VIH

Me sorprende el tratamiento que se concede al sida en su día mundial. Mientras con el cáncer hay un consenso de dar una imagen alentadora, con el sida sólo aparecen testimonios de quienes atraviesan el peor estado de la enfermedad. Es como si en el día de cáncer de mama mostráramos mujeres que llevan camino de no superarlo. Inercias inexplicables en países como el nuestro, donde el VIH es, para muchos, una enfermedad crónica. Cada año, mi memoria reaviva el recuerdo de una tarde en Addis Abeba. Fue hace cinco años cuando un grupo de cuatro españoles capitaneados por un guía etíope visitamos la sede de una organización que atiende a los huérfanos del sida. La sede era un barracón entre barrizales. Allí nos esperaban unos veinte chiquillos con sus abuelos. Las criaturas se habían sentado en los primeros pupitres; en los últimos, muy solemnes, estaban los abuelos.

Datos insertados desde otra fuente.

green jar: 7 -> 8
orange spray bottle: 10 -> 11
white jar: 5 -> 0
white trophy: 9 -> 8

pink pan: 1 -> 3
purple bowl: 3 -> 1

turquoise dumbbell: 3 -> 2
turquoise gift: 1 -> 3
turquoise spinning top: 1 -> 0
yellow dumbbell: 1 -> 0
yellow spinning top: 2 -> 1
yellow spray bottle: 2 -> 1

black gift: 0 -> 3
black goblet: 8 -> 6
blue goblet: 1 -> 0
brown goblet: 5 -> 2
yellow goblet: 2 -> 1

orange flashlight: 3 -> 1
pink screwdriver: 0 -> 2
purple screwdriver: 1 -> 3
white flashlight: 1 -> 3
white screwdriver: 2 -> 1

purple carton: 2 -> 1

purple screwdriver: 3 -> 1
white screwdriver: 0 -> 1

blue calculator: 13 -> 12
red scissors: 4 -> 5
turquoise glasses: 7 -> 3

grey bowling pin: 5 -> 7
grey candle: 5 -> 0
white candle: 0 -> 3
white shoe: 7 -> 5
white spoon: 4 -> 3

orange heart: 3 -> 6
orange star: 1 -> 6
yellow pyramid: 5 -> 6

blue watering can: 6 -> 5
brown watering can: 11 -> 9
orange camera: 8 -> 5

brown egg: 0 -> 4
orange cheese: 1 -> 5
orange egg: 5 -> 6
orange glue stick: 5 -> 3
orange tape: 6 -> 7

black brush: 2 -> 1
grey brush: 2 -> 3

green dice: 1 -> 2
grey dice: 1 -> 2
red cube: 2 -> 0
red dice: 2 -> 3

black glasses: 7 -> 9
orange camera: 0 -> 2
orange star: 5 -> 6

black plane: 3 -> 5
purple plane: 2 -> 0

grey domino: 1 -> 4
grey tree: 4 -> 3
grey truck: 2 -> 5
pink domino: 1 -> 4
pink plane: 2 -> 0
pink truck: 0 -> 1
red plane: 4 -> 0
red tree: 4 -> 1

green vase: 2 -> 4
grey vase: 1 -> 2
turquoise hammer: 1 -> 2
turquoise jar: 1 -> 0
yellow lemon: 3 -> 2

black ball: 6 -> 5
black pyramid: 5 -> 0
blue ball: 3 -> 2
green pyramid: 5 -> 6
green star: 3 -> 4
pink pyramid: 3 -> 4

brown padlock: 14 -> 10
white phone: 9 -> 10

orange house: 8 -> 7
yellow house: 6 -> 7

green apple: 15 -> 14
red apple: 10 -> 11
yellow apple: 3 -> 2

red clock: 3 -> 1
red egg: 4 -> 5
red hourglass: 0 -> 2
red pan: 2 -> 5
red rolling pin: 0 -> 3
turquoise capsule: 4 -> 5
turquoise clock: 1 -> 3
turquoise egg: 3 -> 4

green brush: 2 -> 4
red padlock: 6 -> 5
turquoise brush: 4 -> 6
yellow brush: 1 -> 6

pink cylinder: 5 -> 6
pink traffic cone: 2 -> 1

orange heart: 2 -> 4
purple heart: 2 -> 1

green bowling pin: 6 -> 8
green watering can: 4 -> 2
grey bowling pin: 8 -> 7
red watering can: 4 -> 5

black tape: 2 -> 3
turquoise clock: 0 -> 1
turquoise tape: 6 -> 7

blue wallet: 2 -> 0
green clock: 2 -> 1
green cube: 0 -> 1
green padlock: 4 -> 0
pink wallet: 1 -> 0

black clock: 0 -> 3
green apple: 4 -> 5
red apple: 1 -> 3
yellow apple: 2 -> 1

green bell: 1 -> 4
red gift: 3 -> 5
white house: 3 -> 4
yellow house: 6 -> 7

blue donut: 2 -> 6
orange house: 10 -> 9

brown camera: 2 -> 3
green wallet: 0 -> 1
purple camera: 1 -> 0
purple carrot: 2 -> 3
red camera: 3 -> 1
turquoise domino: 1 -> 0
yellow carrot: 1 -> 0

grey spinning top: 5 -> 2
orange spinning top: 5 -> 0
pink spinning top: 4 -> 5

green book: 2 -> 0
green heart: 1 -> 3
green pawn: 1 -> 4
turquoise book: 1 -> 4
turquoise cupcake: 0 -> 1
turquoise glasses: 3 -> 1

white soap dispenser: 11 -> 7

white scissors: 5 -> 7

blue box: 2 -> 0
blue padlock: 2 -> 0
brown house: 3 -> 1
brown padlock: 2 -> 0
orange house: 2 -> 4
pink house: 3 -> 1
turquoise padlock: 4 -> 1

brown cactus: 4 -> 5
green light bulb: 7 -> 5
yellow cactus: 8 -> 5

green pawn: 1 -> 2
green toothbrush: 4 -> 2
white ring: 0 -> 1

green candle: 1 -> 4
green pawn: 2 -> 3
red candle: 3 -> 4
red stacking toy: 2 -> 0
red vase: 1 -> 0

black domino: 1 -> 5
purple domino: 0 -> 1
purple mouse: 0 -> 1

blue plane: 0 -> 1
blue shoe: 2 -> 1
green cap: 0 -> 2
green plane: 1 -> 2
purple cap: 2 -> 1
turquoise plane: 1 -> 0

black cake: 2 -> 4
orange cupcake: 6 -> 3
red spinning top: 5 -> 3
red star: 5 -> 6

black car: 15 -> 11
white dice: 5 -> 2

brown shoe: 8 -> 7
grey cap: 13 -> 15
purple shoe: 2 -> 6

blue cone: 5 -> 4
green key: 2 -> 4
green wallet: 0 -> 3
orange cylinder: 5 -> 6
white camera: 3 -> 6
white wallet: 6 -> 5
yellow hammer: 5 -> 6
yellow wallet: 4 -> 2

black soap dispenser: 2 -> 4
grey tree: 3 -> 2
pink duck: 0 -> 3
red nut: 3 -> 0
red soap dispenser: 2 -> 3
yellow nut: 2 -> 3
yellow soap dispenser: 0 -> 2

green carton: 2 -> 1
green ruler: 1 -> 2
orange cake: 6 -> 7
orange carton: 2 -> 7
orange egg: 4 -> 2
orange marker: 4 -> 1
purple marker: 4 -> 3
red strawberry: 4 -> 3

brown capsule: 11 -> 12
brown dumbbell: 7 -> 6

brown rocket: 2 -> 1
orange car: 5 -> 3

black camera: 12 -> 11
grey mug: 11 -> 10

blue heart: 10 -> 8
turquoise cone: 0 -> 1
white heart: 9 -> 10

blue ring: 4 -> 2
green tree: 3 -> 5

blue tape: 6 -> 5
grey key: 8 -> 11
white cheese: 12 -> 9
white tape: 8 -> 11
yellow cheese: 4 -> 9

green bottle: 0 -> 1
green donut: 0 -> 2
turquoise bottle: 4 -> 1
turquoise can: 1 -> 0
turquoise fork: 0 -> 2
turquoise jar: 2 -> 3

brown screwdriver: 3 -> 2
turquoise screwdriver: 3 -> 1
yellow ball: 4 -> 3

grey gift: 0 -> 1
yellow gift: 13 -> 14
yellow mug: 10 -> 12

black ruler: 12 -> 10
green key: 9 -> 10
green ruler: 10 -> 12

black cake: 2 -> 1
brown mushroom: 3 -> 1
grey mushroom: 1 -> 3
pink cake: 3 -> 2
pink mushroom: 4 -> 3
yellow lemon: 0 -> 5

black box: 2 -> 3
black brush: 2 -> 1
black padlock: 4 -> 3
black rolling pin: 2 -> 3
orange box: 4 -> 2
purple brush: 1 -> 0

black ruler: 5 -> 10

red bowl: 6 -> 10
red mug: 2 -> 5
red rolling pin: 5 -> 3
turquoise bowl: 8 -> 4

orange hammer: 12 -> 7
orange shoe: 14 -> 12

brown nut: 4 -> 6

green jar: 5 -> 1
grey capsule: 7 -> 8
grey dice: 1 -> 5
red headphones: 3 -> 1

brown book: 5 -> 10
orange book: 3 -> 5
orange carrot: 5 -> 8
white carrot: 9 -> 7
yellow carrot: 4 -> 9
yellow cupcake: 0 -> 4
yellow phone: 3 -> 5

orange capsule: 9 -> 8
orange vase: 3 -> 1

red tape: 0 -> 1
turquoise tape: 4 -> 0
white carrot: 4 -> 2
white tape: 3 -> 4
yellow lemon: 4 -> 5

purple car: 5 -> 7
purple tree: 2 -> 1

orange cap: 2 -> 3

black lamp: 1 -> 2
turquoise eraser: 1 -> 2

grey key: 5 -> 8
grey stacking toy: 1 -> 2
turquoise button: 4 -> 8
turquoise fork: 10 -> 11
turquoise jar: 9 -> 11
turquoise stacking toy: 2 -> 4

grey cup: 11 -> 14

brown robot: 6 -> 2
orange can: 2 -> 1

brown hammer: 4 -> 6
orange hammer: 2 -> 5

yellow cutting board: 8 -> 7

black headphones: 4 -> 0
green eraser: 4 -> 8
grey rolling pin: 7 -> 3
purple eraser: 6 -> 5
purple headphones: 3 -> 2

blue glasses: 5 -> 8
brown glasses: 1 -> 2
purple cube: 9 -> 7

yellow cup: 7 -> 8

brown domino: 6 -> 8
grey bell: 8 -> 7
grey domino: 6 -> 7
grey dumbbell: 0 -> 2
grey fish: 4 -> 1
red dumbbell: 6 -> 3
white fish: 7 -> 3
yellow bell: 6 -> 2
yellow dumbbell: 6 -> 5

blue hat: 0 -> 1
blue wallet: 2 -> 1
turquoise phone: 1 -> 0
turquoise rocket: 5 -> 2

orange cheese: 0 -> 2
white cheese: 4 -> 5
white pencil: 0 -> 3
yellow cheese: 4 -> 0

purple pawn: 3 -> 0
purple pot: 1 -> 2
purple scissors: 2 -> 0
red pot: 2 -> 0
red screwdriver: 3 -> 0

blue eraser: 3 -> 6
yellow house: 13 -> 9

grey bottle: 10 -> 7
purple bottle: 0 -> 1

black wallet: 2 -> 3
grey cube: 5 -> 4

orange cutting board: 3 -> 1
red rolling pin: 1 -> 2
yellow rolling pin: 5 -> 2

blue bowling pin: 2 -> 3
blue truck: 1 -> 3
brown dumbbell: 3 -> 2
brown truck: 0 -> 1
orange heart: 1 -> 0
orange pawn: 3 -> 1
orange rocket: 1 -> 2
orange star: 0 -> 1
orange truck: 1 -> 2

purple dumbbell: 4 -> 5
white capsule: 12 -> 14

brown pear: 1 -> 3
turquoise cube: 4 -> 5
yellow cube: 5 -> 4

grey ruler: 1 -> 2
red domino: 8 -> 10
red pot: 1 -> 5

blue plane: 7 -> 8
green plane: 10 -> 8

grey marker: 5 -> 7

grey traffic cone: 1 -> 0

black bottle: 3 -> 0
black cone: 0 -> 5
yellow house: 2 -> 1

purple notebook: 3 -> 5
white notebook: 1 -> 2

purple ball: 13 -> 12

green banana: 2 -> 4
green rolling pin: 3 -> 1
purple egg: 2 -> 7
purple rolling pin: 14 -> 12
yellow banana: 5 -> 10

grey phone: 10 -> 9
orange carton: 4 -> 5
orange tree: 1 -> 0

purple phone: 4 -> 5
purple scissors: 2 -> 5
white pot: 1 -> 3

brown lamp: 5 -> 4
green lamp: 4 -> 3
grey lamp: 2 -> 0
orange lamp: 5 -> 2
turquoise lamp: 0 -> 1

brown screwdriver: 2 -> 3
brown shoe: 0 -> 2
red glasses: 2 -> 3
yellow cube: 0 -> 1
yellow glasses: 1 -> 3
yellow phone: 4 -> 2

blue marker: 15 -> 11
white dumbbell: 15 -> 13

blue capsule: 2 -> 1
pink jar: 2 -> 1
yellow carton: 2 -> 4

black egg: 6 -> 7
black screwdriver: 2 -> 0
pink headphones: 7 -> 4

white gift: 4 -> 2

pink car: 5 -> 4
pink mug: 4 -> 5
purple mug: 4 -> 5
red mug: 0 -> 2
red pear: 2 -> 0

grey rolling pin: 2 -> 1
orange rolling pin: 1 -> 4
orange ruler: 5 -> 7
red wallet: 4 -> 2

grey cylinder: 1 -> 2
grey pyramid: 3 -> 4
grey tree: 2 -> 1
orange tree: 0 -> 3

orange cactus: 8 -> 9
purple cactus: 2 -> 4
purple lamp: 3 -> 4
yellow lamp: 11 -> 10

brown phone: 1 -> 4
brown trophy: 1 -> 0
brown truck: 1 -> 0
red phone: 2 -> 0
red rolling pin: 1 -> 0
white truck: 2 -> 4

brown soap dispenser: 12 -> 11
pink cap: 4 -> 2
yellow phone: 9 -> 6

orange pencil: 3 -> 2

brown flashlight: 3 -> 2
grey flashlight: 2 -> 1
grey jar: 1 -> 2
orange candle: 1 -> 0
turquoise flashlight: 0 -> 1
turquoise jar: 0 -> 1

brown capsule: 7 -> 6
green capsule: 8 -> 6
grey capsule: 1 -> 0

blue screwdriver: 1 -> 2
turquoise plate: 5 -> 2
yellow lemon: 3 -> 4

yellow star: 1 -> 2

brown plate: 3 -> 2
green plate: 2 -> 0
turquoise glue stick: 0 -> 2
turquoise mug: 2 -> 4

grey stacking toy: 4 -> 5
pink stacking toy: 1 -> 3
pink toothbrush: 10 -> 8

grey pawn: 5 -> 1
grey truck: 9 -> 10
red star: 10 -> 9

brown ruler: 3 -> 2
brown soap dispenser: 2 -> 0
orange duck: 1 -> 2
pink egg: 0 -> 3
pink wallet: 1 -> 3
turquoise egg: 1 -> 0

Aun padeciendo una situación miserable, los niños etíopes son alegres, juegan descalzos por el barro, sonríen a la mínima y son muy sensibles al afecto. Pero estas criaturas del barracón eran las más tristes que he visto nunca. Viven, nos contaron, con el estigma de ser huérfanos de apestados. A ellos les queda, como única herencia, el rechazo social que sufrieron los padres. Incapaces de articular palabra, dejamos que fuera el dibujante Emilio Urberuaga quien, a fuerza de dibujar monigotes en una pizarra, cambiara el gesto grave de las criaturas, que empezaron a sonreír tímidamente viendo cómo, de la tiza mágica de Emilio, surgía un niño blanco (Manolito) que les saludaba subido a lomos de un rinoceronte. Ya entrada la noche, les vimos alejarse. Una extraña procesión: los abuelos, delante; los críos, detrás, los pequeños de la mano de los grandes. Eran tan pobres que alguien nos tuvo que advertir que se habían vestido con sus mejores galas.